__EXERCISE DIRECTIONS__: Render the material from the line with "SpeechSynthesisEvent.eventPhase" to the line with "#### **req (IncomingMessage)**", both included, as a Markdown table with the columns No. and Text. Put a running number in No. and the line in Text, and leave out blank lines.

__SOURCE DATA__:
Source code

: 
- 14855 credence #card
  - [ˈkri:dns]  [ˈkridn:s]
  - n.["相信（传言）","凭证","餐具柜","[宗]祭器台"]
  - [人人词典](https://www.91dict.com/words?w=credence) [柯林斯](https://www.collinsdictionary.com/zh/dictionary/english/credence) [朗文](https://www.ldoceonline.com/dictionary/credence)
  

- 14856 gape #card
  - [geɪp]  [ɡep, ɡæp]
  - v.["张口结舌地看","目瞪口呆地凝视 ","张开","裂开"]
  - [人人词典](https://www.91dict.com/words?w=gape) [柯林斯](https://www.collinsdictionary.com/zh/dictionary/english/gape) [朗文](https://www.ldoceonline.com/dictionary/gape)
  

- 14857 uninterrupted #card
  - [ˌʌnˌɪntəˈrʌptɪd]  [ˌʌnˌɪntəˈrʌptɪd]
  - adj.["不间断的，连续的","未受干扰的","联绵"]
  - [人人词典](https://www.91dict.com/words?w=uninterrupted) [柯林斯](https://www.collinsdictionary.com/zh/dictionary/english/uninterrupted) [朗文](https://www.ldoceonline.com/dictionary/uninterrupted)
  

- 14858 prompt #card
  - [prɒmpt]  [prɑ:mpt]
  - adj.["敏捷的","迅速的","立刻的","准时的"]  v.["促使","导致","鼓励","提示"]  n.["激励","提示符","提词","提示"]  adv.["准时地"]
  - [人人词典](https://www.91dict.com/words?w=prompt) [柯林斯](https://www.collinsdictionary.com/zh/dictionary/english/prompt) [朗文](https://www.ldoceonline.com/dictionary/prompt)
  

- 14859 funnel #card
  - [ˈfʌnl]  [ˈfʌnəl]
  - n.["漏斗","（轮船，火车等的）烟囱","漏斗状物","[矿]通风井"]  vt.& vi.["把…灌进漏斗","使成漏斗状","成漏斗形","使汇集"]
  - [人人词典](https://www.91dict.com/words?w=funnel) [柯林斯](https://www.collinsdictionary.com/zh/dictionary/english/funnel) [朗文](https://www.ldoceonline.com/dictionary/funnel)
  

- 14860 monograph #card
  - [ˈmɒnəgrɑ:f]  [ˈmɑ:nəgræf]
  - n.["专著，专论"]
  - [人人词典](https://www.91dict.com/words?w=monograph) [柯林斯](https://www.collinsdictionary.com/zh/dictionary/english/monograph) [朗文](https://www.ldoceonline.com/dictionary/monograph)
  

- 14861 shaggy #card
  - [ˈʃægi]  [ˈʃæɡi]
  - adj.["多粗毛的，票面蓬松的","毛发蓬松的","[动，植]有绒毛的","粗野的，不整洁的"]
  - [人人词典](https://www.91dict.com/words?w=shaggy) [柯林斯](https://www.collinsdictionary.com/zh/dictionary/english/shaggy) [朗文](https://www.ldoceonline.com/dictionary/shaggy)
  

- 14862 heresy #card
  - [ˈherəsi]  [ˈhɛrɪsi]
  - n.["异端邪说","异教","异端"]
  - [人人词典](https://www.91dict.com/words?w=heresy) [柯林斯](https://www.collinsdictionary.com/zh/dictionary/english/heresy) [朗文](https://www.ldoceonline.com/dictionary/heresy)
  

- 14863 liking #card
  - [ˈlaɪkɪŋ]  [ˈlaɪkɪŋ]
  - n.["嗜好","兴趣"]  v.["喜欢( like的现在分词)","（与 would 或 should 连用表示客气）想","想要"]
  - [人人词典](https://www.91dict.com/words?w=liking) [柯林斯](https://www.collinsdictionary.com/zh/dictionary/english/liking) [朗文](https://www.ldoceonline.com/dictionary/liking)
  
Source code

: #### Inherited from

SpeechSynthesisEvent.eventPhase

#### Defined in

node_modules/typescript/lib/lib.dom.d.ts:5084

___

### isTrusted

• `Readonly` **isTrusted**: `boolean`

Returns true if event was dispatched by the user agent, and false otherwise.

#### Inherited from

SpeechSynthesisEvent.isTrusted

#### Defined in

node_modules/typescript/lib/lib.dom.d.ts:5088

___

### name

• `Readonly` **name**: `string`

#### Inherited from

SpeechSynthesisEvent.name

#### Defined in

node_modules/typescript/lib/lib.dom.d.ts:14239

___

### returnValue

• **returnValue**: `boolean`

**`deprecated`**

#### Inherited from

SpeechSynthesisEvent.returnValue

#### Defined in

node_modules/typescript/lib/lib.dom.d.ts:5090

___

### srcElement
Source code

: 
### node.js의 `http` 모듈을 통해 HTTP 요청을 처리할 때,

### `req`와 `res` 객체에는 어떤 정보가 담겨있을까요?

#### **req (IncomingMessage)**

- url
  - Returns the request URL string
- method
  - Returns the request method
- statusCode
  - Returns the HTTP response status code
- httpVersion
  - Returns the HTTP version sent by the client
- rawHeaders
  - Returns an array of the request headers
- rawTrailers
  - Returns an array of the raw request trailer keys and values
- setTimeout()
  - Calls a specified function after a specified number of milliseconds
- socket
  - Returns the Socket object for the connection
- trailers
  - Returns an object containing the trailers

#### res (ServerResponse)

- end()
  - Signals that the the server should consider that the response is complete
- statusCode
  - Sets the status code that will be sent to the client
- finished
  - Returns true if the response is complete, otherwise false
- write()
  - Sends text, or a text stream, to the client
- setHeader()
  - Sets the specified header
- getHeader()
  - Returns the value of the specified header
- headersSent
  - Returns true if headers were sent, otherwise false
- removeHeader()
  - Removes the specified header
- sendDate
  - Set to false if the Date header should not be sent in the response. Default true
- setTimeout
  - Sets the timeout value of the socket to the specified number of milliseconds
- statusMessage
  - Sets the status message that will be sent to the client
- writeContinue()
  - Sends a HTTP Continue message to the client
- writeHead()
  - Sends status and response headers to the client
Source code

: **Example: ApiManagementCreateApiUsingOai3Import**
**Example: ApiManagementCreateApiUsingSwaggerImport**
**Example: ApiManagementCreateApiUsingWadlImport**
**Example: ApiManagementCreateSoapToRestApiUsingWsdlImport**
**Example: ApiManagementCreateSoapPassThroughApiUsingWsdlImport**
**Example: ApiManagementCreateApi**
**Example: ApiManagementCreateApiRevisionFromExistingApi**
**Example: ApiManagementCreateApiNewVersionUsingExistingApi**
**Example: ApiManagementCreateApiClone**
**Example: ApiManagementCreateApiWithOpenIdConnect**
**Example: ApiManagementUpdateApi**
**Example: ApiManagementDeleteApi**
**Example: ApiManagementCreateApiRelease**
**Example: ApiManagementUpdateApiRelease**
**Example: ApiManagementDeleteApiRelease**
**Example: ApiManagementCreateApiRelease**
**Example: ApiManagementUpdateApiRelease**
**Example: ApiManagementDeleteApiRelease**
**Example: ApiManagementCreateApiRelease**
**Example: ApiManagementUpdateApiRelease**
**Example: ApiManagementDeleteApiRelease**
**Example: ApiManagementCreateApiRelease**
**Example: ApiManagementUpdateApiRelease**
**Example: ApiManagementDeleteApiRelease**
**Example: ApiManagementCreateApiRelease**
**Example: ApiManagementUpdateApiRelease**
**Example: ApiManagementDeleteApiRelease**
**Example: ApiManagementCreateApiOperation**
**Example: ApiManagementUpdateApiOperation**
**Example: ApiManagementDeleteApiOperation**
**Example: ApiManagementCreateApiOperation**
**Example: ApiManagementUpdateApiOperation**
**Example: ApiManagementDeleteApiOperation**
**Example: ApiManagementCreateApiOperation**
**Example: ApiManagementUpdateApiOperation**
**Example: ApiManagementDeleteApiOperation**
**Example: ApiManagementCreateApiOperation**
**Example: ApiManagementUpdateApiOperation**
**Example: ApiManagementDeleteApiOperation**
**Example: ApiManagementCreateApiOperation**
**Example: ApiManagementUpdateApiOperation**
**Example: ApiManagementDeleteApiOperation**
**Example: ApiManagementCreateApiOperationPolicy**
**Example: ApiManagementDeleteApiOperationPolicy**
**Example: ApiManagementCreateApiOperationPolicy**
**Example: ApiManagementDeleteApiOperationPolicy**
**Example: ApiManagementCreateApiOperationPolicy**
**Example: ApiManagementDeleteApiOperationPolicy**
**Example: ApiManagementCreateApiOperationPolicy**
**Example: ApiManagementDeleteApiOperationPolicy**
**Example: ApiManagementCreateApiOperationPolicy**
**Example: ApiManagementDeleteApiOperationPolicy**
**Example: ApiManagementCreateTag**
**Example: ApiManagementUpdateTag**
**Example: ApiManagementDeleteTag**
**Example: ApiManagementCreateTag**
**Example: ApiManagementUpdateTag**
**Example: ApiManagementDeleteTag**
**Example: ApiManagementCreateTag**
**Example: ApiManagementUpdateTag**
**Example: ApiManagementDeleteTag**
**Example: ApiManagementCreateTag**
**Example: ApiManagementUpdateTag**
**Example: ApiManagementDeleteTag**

__WRITTEN ANSWER__:
| No. | Text |
|---|---|
| 1 | SpeechSynthesisEvent.eventPhase |
| 2 | #### Defined in |
| 3 | node_modules/typescript/lib/lib.dom.d.ts:5084 |
| 4 | ___ |
| 5 | ### isTrusted |
| 6 | • `Readonly` **isTrusted**: `boolean` |
| 7 | Returns true if event was dispatched by the user agent, and false otherwise. |
| 8 | #### Inherited from |
| 9 | SpeechSynthesisEvent.isTrusted |
| 10 | #### Defined in |
| 11 | node_modules/typescript/lib/lib.dom.d.ts:5088 |
| 12 | ___ |
| 13 | ### name |
| 14 | • `Readonly` **name**: `string` |
| 15 | #### Inherited from |
| 16 | SpeechSynthesisEvent.name |
| 17 | #### Defined in |
| 18 | node_modules/typescript/lib/lib.dom.d.ts:14239 |
| 19 | ___ |
| 20 | ### returnValue |
| 21 | • **returnValue**: `boolean` |
| 22 | **`deprecated`** |
| 23 | #### Inherited from |
| 24 | SpeechSynthesisEvent.returnValue |
| 25 | #### Defined in |
| 26 | node_modules/typescript/lib/lib.dom.d.ts:5090 |
| 27 | ___ |
| 28 | ### srcElement |
| 29 | Source code |
| 30 | :  |
| 31 | ### node.js의 `http` 모듈을 통해 HTTP 요청을 처리할 때, |
| 32 | ### `req`와 `res` 객체에는 어떤 정보가 담겨있을까요? |
| 33 | #### **req (IncomingMessage)** |